Required task: Reproduce the lines of every record word for word.

══ Entries ══

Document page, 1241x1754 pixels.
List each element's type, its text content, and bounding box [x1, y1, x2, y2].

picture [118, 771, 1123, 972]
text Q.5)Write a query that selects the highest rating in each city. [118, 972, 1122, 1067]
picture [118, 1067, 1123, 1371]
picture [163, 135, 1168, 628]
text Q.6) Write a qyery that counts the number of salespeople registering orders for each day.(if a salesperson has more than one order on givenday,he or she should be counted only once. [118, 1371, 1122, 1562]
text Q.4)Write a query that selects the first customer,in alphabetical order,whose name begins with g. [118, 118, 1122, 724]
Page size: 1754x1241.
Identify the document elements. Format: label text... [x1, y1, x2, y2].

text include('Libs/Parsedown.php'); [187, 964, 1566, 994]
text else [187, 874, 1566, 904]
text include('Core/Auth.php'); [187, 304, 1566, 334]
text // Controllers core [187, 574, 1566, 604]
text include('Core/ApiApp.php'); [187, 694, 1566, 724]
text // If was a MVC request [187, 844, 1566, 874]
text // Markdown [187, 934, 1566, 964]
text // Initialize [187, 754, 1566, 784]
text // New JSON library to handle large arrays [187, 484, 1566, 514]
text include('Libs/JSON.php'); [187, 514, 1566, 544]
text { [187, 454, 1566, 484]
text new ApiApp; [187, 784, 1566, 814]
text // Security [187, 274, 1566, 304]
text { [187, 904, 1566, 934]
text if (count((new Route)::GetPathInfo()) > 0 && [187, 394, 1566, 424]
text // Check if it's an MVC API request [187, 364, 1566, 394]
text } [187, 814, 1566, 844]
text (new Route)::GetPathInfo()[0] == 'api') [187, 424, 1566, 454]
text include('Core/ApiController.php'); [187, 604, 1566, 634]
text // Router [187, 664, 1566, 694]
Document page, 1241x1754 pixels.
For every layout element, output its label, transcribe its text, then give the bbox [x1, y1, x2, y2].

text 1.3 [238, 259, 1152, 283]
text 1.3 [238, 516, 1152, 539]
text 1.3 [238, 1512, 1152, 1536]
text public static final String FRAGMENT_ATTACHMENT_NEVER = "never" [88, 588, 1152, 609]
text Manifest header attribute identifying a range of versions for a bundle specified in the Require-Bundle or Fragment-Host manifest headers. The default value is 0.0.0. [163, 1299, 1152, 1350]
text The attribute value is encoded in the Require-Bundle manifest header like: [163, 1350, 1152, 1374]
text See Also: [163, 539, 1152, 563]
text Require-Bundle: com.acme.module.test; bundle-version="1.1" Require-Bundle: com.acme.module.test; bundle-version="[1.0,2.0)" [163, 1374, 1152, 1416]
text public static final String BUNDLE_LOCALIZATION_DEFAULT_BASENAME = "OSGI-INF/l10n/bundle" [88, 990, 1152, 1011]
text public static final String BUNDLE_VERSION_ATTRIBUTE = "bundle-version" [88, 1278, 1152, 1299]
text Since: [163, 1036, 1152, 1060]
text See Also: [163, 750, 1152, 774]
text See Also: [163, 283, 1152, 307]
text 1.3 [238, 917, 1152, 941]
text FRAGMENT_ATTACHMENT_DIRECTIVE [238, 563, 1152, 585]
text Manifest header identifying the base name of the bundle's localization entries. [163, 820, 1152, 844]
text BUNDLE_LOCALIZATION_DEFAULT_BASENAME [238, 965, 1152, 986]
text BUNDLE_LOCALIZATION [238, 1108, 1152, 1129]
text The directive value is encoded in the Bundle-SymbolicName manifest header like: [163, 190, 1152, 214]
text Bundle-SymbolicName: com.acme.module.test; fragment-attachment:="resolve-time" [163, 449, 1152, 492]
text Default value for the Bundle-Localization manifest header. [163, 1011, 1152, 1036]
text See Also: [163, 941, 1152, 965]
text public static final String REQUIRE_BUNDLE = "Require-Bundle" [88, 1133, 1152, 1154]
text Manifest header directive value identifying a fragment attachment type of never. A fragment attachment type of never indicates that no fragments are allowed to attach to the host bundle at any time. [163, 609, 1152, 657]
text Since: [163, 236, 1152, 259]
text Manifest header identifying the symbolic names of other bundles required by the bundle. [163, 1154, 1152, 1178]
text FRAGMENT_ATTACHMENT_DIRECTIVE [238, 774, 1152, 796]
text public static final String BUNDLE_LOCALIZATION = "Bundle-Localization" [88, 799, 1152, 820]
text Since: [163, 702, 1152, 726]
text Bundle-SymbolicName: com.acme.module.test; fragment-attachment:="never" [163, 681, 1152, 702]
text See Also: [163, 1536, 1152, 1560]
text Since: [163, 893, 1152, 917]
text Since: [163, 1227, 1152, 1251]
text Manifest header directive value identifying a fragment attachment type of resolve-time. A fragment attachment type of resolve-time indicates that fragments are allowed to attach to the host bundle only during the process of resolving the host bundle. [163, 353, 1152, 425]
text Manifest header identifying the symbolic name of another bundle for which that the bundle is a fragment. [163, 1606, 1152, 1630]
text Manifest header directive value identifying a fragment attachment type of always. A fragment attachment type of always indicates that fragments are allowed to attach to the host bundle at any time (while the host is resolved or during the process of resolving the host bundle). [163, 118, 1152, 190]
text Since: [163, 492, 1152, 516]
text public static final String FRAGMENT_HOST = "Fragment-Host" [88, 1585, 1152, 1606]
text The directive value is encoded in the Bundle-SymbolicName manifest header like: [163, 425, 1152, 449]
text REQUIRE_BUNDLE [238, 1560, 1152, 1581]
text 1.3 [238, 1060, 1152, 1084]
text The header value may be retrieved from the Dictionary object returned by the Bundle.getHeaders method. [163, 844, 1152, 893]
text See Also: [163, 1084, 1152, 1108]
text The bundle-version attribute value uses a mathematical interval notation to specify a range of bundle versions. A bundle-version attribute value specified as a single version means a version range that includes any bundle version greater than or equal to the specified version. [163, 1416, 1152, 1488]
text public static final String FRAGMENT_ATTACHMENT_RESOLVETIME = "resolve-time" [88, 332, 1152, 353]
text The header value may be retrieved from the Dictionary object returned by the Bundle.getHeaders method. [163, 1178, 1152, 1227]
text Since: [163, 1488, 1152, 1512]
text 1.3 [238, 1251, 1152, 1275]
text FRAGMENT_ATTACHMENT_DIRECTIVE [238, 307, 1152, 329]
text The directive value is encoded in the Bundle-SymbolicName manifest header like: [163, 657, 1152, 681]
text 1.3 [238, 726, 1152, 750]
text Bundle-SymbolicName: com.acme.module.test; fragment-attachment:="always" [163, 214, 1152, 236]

═══

Reply to the exercise:
Document page, 1241x1754 pixels.
List each element's type, its text content, and bounding box [x1, y1, x2, y2].

picture [118, 771, 1123, 972]
text Q.5)Write a query that selects the highest rating in each city. [118, 972, 1122, 1067]
picture [118, 1067, 1123, 1371]
picture [163, 135, 1168, 628]
text Q.6) Write a qyery that counts the number of salespeople registering orders for each day.(if a salesperson has more than one order on givenday,he or she should be counted only once. [118, 1371, 1122, 1562]
text Q.4)Write a query that selects the first customer,in alphabetical order,whose name begins with g. [118, 118, 1122, 724]
Page size: 1754x1241.
Identify the document elements. Format: label text... [x1, y1, x2, y2].

text include('Libs/Parsedown.php'); [187, 964, 1566, 994]
text else [187, 874, 1566, 904]
text include('Core/Auth.php'); [187, 304, 1566, 334]
text // Controllers core [187, 574, 1566, 604]
text include('Core/ApiApp.php'); [187, 694, 1566, 724]
text // If was a MVC request [187, 844, 1566, 874]
text // Markdown [187, 934, 1566, 964]
text // Initialize [187, 754, 1566, 784]
text // New JSON library to handle large arrays [187, 484, 1566, 514]
text include('Libs/JSON.php'); [187, 514, 1566, 544]
text { [187, 454, 1566, 484]
text new ApiApp; [187, 784, 1566, 814]
text // Security [187, 274, 1566, 304]
text { [187, 904, 1566, 934]
text if (count((new Route)::GetPathInfo()) > 0 && [187, 394, 1566, 424]
text // Check if it's an MVC API request [187, 364, 1566, 394]
text } [187, 814, 1566, 844]
text (new Route)::GetPathInfo()[0] == 'api') [187, 424, 1566, 454]
text include('Core/ApiController.php'); [187, 604, 1566, 634]
text // Router [187, 664, 1566, 694]
Document page, 1241x1754 pixels.
For every layout element, output its label, transcribe its text, then give the bbox [x1, y1, x2, y2].

text 1.3 [238, 259, 1152, 283]
text 1.3 [238, 516, 1152, 539]
text 1.3 [238, 1512, 1152, 1536]
text public static final String FRAGMENT_ATTACHMENT_NEVER = "never" [88, 588, 1152, 609]
text Manifest header attribute identifying a range of versions for a bundle specified in the Require-Bundle or Fragment-Host manifest headers. The default value is 0.0.0. [163, 1299, 1152, 1350]
text The attribute value is encoded in the Require-Bundle manifest header like: [163, 1350, 1152, 1374]
text See Also: [163, 539, 1152, 563]
text Require-Bundle: com.acme.module.test; bundle-version="1.1" Require-Bundle: com.acme.module.test; bundle-version="[1.0,2.0)" [163, 1374, 1152, 1416]
text public static final String BUNDLE_LOCALIZATION_DEFAULT_BASENAME = "OSGI-INF/l10n/bundle" [88, 990, 1152, 1011]
text public static final String BUNDLE_VERSION_ATTRIBUTE = "bundle-version" [88, 1278, 1152, 1299]
text Since: [163, 1036, 1152, 1060]
text See Also: [163, 750, 1152, 774]
text See Also: [163, 283, 1152, 307]
text 1.3 [238, 917, 1152, 941]
text FRAGMENT_ATTACHMENT_DIRECTIVE [238, 563, 1152, 585]
text Manifest header identifying the base name of the bundle's localization entries. [163, 820, 1152, 844]
text BUNDLE_LOCALIZATION_DEFAULT_BASENAME [238, 965, 1152, 986]
text BUNDLE_LOCALIZATION [238, 1108, 1152, 1129]
text The directive value is encoded in the Bundle-SymbolicName manifest header like: [163, 190, 1152, 214]
text Bundle-SymbolicName: com.acme.module.test; fragment-attachment:="resolve-time" [163, 449, 1152, 492]
text Default value for the Bundle-Localization manifest header. [163, 1011, 1152, 1036]
text See Also: [163, 941, 1152, 965]
text public static final String REQUIRE_BUNDLE = "Require-Bundle" [88, 1133, 1152, 1154]
text Manifest header directive value identifying a fragment attachment type of never. A fragment attachment type of never indicates that no fragments are allowed to attach to the host bundle at any time. [163, 609, 1152, 657]
text Since: [163, 236, 1152, 259]
text Manifest header identifying the symbolic names of other bundles required by the bundle. [163, 1154, 1152, 1178]
text FRAGMENT_ATTACHMENT_DIRECTIVE [238, 774, 1152, 796]
text public static final String BUNDLE_LOCALIZATION = "Bundle-Localization" [88, 799, 1152, 820]
text Since: [163, 702, 1152, 726]
text Bundle-SymbolicName: com.acme.module.test; fragment-attachment:="never" [163, 681, 1152, 702]
text See Also: [163, 1536, 1152, 1560]
text Since: [163, 893, 1152, 917]
text Since: [163, 1227, 1152, 1251]
text Manifest header directive value identifying a fragment attachment type of resolve-time. A fragment attachment type of resolve-time indicates that fragments are allowed to attach to the host bundle only during the process of resolving the host bundle. [163, 353, 1152, 425]
text Manifest header identifying the symbolic name of another bundle for which that the bundle is a fragment. [163, 1606, 1152, 1630]
text Manifest header directive value identifying a fragment attachment type of always. A fragment attachment type of always indicates that fragments are allowed to attach to the host bundle at any time (while the host is resolved or during the process of resolving the host bundle). [163, 118, 1152, 190]
text Since: [163, 492, 1152, 516]
text public static final String FRAGMENT_HOST = "Fragment-Host" [88, 1585, 1152, 1606]
text The directive value is encoded in the Bundle-SymbolicName manifest header like: [163, 425, 1152, 449]
text REQUIRE_BUNDLE [238, 1560, 1152, 1581]
text 1.3 [238, 1060, 1152, 1084]
text The header value may be retrieved from the Dictionary object returned by the Bundle.getHeaders method. [163, 844, 1152, 893]
text See Also: [163, 1084, 1152, 1108]
text The bundle-version attribute value uses a mathematical interval notation to specify a range of bundle versions. A bundle-version attribute value specified as a single version means a version range that includes any bundle version greater than or equal to the specified version. [163, 1416, 1152, 1488]
text public static final String FRAGMENT_ATTACHMENT_RESOLVETIME = "resolve-time" [88, 332, 1152, 353]
text The header value may be retrieved from the Dictionary object returned by the Bundle.getHeaders method. [163, 1178, 1152, 1227]
text Since: [163, 1488, 1152, 1512]
text 1.3 [238, 1251, 1152, 1275]
text FRAGMENT_ATTACHMENT_DIRECTIVE [238, 307, 1152, 329]
text The directive value is encoded in the Bundle-SymbolicName manifest header like: [163, 657, 1152, 681]
text 1.3 [238, 726, 1152, 750]
text Bundle-SymbolicName: com.acme.module.test; fragment-attachment:="always" [163, 214, 1152, 236]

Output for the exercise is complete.